Medium: Oil and string on wood Size: 1000 x 1000mm

Artwork Story:​​​​​​​

Self-portraiture, until perhaps a few years ago, was often an elevated, odd kind of thing, embarked on by artists sometimes as a practice of technique, sometimes to immortalise one’s identity, name or sense of self. Self-portraits were largely, before the dawn of the selfie, permanent, painstaking things, taking a long time to curate and create.
Nowadays, selfies are fast and furious, a dime a dozen – which isn’t to say some aren’t created with great thought and immense energy. Is their purpose a narcissistic self-celebration, a wannabe illusion, or simply a silly way to pass the time? And, really, when you sit and think about it, is their purpose really that different or removed from self-portraiture or, for that matter, general portraiture of traditional art? After all, Oliver Cromwell’s command to painter Sir John Lely to paint him “warts and all” was just as taboo breaking in the 18th century as #nomakeup selfies have been in the 21st century. Perhaps nothing much has changed at all, there are just more people engaging – selfies have made portraiture and self-portraiture democratic.
Centuries ago, you commissioned your portrait artist to add rich colours to your garments (much like an Instagram filter, perhaps?) to convey wealth, power or even fertility. You positioned everything from fruit to skulls to animals and plants to ‘tell your story’: religious, devout, morally upright, astute, conqueror. Today, you ensure your Birkin bag is positioned just in shot (rich, powerful, iconic), and your three-week puppy is curled up cutely in your arms (loving, approachable, nurturing). If you’re posing on a car, it better be a status symbol, and if you can glimpse food in the shot, it can convey ‘healthy’ or ‘slob’ in a flash. Just as in traditional art, we know that in digital creations everything from abstract symbols to physical objects act as powerful messengers in our self-portraits – the meanings have simply adapted, the still-life objects evolved.
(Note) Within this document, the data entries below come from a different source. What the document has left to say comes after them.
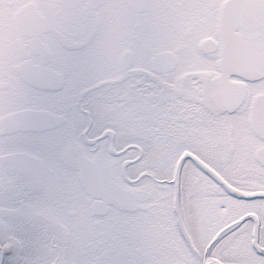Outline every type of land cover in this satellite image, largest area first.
<instances>
[{
	"label": "snow or ice",
	"instance_id": "6c2138e0",
	"mask_svg": "<svg viewBox=\"0 0 264 264\" xmlns=\"http://www.w3.org/2000/svg\"><path fill=\"white\" fill-rule=\"evenodd\" d=\"M0 264H264V0H0Z\"/></svg>",
	"mask_w": 264,
	"mask_h": 264
}]
</instances>
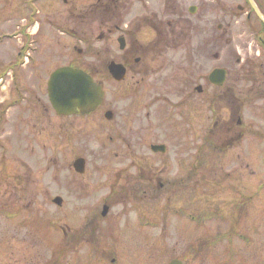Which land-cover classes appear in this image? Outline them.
Returning a JSON list of instances; mask_svg holds the SVG:
<instances>
[{
  "label": "flooded vegetation",
  "instance_id": "1",
  "mask_svg": "<svg viewBox=\"0 0 264 264\" xmlns=\"http://www.w3.org/2000/svg\"><path fill=\"white\" fill-rule=\"evenodd\" d=\"M12 1L0 0V92L9 89L7 97L0 94V226L5 230L0 250L12 252L13 244H20L22 259L9 264H155L144 241L164 235L184 239L182 232L192 231L202 245L207 239L214 244L238 237L230 229L233 218L226 217L218 201H211L214 196L209 192L216 186L219 156L232 151L237 159H251L255 135L261 141L264 166V0H194L187 6L186 14H202L204 22L212 11L227 20L225 28L218 24L214 32L210 29L211 45L218 49L215 60L221 46L229 45L233 68L230 72L215 68L224 72L212 78V71L189 72L185 64L174 66L176 58L166 56L190 32L184 29L187 19L169 0L163 11L179 12L176 25L143 19L134 26L149 32L145 36L153 34V39H139L123 24L130 0H85L88 8L83 12L74 0H62L65 13L47 17L41 11L43 0ZM145 11L156 17L155 10ZM86 16L91 22L100 20L96 42L102 43L103 62L92 63L87 55L90 44L84 41L79 56H64L65 62L43 81L44 61L54 58L40 52L49 33L75 36L76 24L83 28ZM113 18L118 22L110 25ZM112 32L118 34L117 49L109 58ZM111 65L122 67L121 80L111 76ZM61 68L89 76L101 89L99 103L93 106L90 98L77 100L59 90L52 103L47 82ZM110 83L116 87L113 92L105 87ZM254 111L261 125L253 122ZM14 142L41 147L13 158ZM46 144L51 145V156L43 154ZM45 161L52 173V193L44 185ZM248 169L245 164L243 170ZM168 174L180 176L176 180L185 191H192L191 177L199 176L194 192L206 196L207 191L206 199L197 197L196 214L181 212L180 232H171L167 222L168 211L170 216L176 212L170 199L165 200L169 203L160 221L154 207L148 213L150 206L138 200L139 192L141 197L149 192L153 199L157 192H172L175 184L166 179ZM248 204H240L238 211ZM50 205L53 216L45 223L44 208ZM221 222L229 223L230 231H221ZM46 224L55 234L47 237V257ZM214 227L217 231H206ZM225 254L228 260L234 258L230 249ZM174 260L187 264L175 258L169 262ZM228 260L219 264H229Z\"/></svg>",
  "mask_w": 264,
  "mask_h": 264
},
{
  "label": "rangeland",
  "instance_id": "2",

What I am also fascinated by is the idea of capturing yourself as an invitation to others – whether it be vulnerable and honest, intimidating and strong, or a completely false impression of reality. Ultimately, a selfie still tells others something about who you are. That you created a self-portrait, or selfie, in the first place is very revealing.
My self-portrait is an exploration of this idea – what you present to the outside world, to friends and to strangers, and what it means. It’s an exploration of looking more deeply at imagery and self-presentation. It’s a modern selfie underpinned by traditional self-portraiture techniques.
Enveloping this is my own utilisation of symbolism – the heptagon – embodying understandings of containment, the inward directing of emotion, the ‘love inside’. As much as I invite you to see and know me by my selfie, it is fundamentally contained and constricted by my own self-perception and sense of identity. Can you really know me through my self-portraiture, whether made by hand or snapped on a smartphone, or do I remain contained, swallowed by my own sense of self and the trappings of your (and my) perception of me?
Or perhaps it is all a staged, carefully curated construction that – just like the perfect angle of a camera or the right, blown-out filter – makes me look entirely different to who I really am.